Un engagement de tous les acteurs
Si les signaux convergent vers un commerce plus responsable, le changement ne s’opérera pas du jour au lendemain surtout pour les sociétés qui « fonctionnent depuis 50 ans avec leurs charges fixes, leurs processus, leurs fournisseurs. Cela rend leur paquebot beaucoup plus lent à tourner » , admet Thomas Huriez. Il n’empêche que toutes les entreprises qui résisteront avant d’amorcer ces changements risquent d’être mises sur la touche. Et ce constat ne s’adresse pas uniquement aux entrepreneurs mais aussi aux fournisseurs, aux logisticiens et aux acteurs du paiement. « La partie paiement va connaître sa révolution de sens, les acteurs du secteur vont devoir montrer leur engagement structurel. Sur ce sujet PayPal Business – avec lequel travaille la startup – peut être un des acteurs majeurs du paiement responsable. Ceux qui le feront développeront des opportunités, c’est certain” , est convaincu Thomas Huriez. Et d’ajouter : » Nous avons aussi choisi PayPal car ce dernier représente un tiers de confiance, de transparence pour les achats en lignes » .
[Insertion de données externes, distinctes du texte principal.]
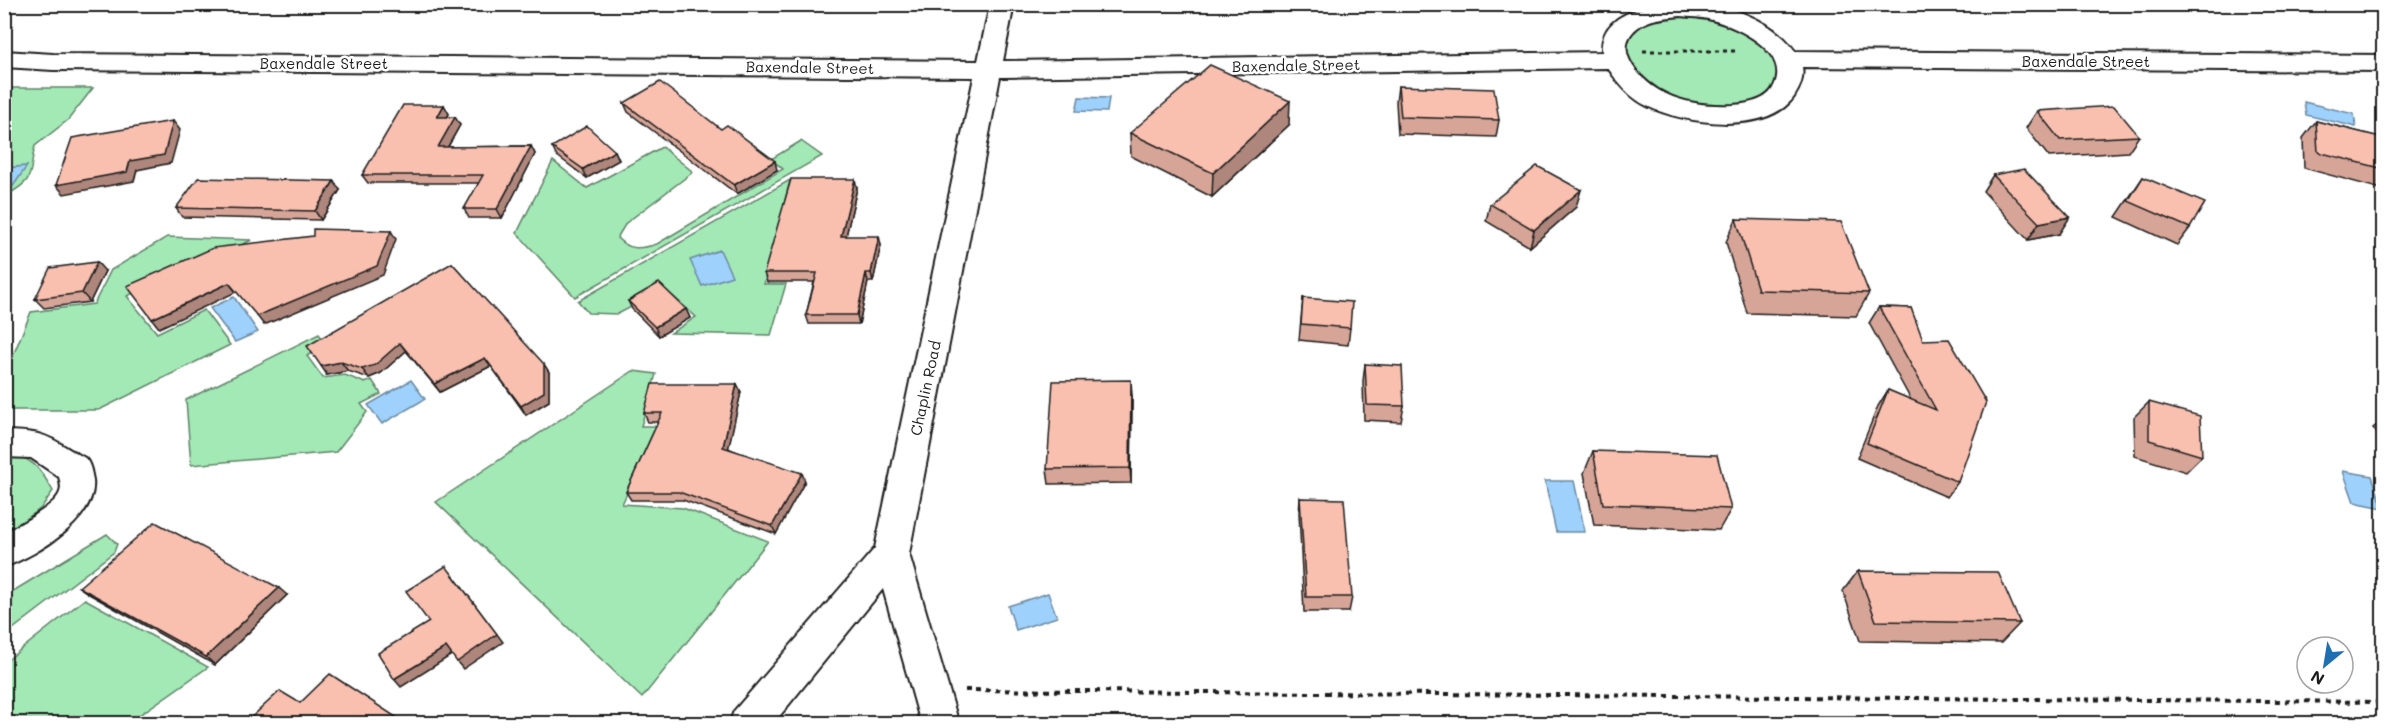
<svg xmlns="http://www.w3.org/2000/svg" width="2388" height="728" viewBox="0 0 2388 728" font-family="Mali,sans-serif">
<rect width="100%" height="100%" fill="#fff"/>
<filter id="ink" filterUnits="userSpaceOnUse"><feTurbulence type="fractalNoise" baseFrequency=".0167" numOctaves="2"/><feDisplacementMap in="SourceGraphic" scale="12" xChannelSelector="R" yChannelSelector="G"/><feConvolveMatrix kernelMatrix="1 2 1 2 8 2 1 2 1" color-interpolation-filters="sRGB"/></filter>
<g filter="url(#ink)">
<g fill="#a2e9b5" stroke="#5f8268" stroke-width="1.5">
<polygon points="1680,9 1745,23 1791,80 1757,111 1689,111 1615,60 1627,23"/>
<path d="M5,88h88l-25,32 -33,26c-7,29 2,33 -30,50z"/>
<path d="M801,141l21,15 -247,141 -58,-64 36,-72 34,27 75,-41 31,25 -67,51 -9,15c13,13 24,11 40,6l126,-75 -12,-10z"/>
<polygon points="790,180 764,284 786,284 771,335 671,333 696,317 665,289 618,314 588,313 578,301"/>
<polygon points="167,237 252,240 127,296 157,333 204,310 230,345 99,410 5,410 5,375 31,312 94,304 111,270"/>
<polygon points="319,334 326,344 307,356 323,378 345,375 365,383 372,380 381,394 361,404 367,412 336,452 191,465 186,400"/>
<polygon points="633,371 656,374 641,426 692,426 647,450 622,504 683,508 768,541 642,698 436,502"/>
<path d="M5,454c27,2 35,14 48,37l-12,17 -36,28z"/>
<polygon points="107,534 117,544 114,552 5,635 5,596"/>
<polygon points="85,599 208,667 128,723 5,723 5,662"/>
</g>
<g fill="#9ed1fb" stroke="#6a89a2" stroke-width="1.5">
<polygon points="1079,97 1109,98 1107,112 1076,111"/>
<polygon points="2304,102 2354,114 2356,127 2306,115"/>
<polygon points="27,166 9,192 5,192 5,168"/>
<polygon points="720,250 732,276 702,286 690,260"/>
<polygon points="234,297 258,332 235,342 210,308"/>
<polygon points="411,380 425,399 382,424 368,405"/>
<polygon points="2343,471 2372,476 2383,508 2354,502"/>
<polygon points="1545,481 1574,481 1585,532 1556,532"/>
<polygon points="1048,593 1057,617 1016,630 1008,606"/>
</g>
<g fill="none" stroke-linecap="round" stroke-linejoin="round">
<defs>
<g id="street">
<path d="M990,4h24l-11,57 599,-9c-3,-50 74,-51 109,-47 29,3 67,21 84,46l589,4v16l-582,-4c2,11 -2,21 -8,30 -28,39 -110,27 -147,9 -17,-8 -29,-23 -39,-38l-608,9 -91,477 50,170h-38l-38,-135 -110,135h-44l5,-13 141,-163 99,-471 -921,-7 -49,-3v-16l49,3 925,7zM1680,16c10,1 22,1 32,4 26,7 81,33 61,68 -7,13 -26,16 -40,17 -23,1 -46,-1 -67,-11 -22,-10 -57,-43 -29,-66 12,-10 28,-10 43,-12z"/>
<polygon points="2371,4 2384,4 2384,12 2375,10"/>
<path d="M4,431c31,1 39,1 65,18 5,3 11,6 16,9 4,4 6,11 7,17 11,41 -54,80 -88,92v-34c14,-8 52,-27 56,-41 2,-5 0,-11 -1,-15l-28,-19 -27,-1z"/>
</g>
</defs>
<use href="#street" stroke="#1c1c1c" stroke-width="4"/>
<polyline stroke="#1c1c1c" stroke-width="3" stroke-dasharray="4 4" stroke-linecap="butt" points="1643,51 1737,51"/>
<polyline stroke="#1c1c1c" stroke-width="4" stroke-dasharray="5 5" stroke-linecap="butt" points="965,690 2384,702"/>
<use href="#street" fill="#fff" fill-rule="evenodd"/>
</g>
<g fill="#d6a597" stroke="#1c1c1c" stroke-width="1.5">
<polygon points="1398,86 1499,120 1496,137 1398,134 1396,102"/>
<polygon points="624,103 777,170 737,194 628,112"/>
<polygon points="444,105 449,114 447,117 460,125 448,147 531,146 535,154 502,218 469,218 464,209 479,183 368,183 362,175"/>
<polygon points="2037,111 2139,136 2128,152 2049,157 2026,128"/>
<polygon points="2316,121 2384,138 2384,186 2381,189 2304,168 2303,138"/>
<polygon points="1289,125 1212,197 1131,156 1130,133"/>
<polygon points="552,147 615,151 619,160 587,178 556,155"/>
<polygon points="1993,175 2059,234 2028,240 1983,191"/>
<polygon points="2143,177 2190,228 2177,245 2116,217"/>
<polygon points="857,188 846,236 881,245 873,282 868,282 859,324 809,324 806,315 814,282 767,282 764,273"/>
<polygon points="340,190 321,220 182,217 176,208"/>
<polygon points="1490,204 1576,207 1530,247 1486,221"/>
<polygon points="1736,219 1869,293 1856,316 1747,313 1726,242"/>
<polygon points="452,263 549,372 549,401 526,415 491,366 440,392 406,351 381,373 369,378 348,371 327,375"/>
<polygon points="105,271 90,302 44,308 35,299"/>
<polygon points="1303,298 1350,328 1348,345 1299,340"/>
<polygon points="628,301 686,309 690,318 659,336 632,309"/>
<polygon points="1879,307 1911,308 1958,482 1947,497 1857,458 1878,406 1888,390 1911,400 1869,323"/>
<polygon points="1365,364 1404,406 1401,422 1364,420 1363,381"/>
<polygon points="737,384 741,392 728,448 805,481 776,534 683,500 631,500 626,492 658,422 648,422 644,413"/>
<polygon points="1132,396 1131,483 1049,484 1047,469"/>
<polygon points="2149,402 2202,456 2186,472 2135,456 2134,417"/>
<polygon points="2384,420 2384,443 2373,428"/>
<polygon points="1593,451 1731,509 1719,530 1594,525 1584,473"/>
<polygon points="1300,498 1352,597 1349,612 1304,612 1299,513"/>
<polygon points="1858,571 2020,623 2001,643 1860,641 1843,591"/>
<polygon points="79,587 287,595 215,665 89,594"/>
</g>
<g fill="#ae867b" stroke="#1c1c1c" stroke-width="1.5">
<polygon points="1290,101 1289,125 1212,197 1213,173"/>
<polygon points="444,105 449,114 442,125 437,117"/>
<polygon points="455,117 460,125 443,155 438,147"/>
<polygon points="173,121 180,130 171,163 137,170 134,181 64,194 56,185 130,161"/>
<polygon points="531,146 535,154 502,218 497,209"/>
<polygon points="615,151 619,160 587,178 583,169"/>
<polygon points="775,161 777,170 737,194 734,185"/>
<polygon points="855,179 857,188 844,245 841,236"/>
<polygon points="334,181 340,190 321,220 315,211"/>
<polygon points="1581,190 1576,207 1530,247 1534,230"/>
<polygon points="2070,217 2059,234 2028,240 2039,223"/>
<polygon points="391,231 396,239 383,275 264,325 257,316"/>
<polygon points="879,236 881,245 873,282 871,273"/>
<polygon points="97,262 105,271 90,302 82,293"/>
<polygon points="866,273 868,282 859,324 857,315"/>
<polygon points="229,283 236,292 159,328 152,319"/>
<polygon points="686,309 690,318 659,336 655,327"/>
<polygon points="400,343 406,351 381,373 369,378 362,369"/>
<polygon points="485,358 491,366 440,392 434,384"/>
<polygon points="341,362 348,371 327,375 321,366"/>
<polygon points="544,364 549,372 549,401 526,415 521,406"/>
<polygon points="1131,380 1132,396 1131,483 1130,468"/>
<polygon points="737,384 741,392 727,455 723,447"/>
<polygon points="802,473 805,481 776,534 772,526"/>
<polygon points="452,574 503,642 463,669 457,662"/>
<polygon points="279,588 287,595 215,665 206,657"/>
<polygon points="446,647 453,654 401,687 394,679"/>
</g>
<g fill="#f9c0b0" stroke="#1c1c1c" stroke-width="1.5">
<polygon points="1210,65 1290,101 1213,173 1130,133"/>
<polygon points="660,82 721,129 727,125 775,161 734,185 624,103"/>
<polygon points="1398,86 1494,89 1499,120 1401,117"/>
<polygon points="403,105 444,105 437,117 455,117 438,147 531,146 497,209 464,209 483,175 362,175"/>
<polygon points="2114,106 2139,136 2060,140 2037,111"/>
<polygon points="173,121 164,155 130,161 127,172 56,185 72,138"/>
<polygon points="2316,121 2384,138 2384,169 2318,152"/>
<polygon points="587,126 615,151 583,169 552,147"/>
<polygon points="1537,166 1581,190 1534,230 1490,204"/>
<polygon points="2024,169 2070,217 2039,223 1993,175"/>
<polygon points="2143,177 2205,203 2190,228 2128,201"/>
<polygon points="198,178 334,181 315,211 176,208"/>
<polygon points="791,179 855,179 841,236 879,236 871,273 866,273 857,315 806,315 817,273 764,273"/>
<polygon points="1736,219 1841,222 1869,293 1758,290"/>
<polygon points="313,229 391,231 377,266 257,316 229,283 152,319 127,286 213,248 313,236"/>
<polygon points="97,262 82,293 35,299 50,268"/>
<polygon points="452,263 544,364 544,392 521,406 485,358 434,384 400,343 375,365 362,369 341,362 321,366 307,346"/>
<polygon points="659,283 686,309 655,327 628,301"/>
<polygon points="1303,298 1352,302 1350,328 1301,324"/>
<polygon points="1879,307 1911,308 1923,340 1949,339 1986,402 1958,482 1867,443 1888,390 1936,410"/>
<polygon points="1365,364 1402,366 1404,406 1367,405"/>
<polygon points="1131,380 1130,468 1047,469 1053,381"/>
<polygon points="652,384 737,384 723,447 802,473 772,526 679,492 626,492 662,413 644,413"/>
<polygon points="2149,402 2200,416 2202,456 2149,440"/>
<polygon points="1593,451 1717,455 1731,509 1603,504"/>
<polygon points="1300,498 1344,499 1352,597 1306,597"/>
<polygon points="155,522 279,588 206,657 79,587"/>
<polygon points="446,566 497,634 457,662 446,647 394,679 378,653 429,622 406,591"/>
<polygon points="1858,571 1998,572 2020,623 1876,621"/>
<polygon points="330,674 405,723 245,723 280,691 300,703"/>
</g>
</g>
<g text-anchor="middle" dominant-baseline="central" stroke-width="5" stroke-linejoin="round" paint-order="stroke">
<g font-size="15" fill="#1c1c1c" stroke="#fff">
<text x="2086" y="61">Baxendale Street</text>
<text x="324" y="63">Baxendale Street</text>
<text transform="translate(1296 65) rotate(-1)">Baxendale Street</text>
<text transform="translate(810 67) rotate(1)">Baxendale Street</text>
<text transform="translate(925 388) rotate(-78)">Chaplin Road</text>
</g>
</g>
<rect width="2388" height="728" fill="none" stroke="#fff" stroke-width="24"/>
<rect x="12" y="12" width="2364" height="704" fill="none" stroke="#1c1c1c" stroke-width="2" filter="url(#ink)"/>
<g transform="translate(2325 665) rotate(210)"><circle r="28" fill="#ffffff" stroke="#a4a4a4" stroke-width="1.5"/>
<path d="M0-4.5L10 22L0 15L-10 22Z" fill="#1f6fb2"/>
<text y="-9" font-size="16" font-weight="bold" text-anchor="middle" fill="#1c1c1c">N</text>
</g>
</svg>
Le secteur de la logistique est aussi en pleine mutation. « Il y aura toujours des livraisons d’urgence mais c’est aussi au logisticien de montrer les vertus d’une livraison moins frénétique » . En ce sens, les consommateur·rice·s devront envisager une nouvelle notion du temps où l’immédiateté ne sera plus reine. Ce qui permettra de mutualiser des colis et promouvoir la création à la demande, sans stock. Cette notion est très importante car, « dans l’achat, une partie du plaisir, c’est le désir et le désir, c’est attendre » , conclut Thomas Huriez.
Le futur du commerce tentera de rééquilibrer les abus actuels et de redonner du sens à nos achats en les repensant à la bonne échelle : locale pour la nourriture, nationale ou européenne pour les vêtements ou encore internationale pour la recherche. L’enjeu est de réussir à créer « une démarche de collaboration du recyclage du coton aux consommateurs pour des développer des relations plus pérennes ».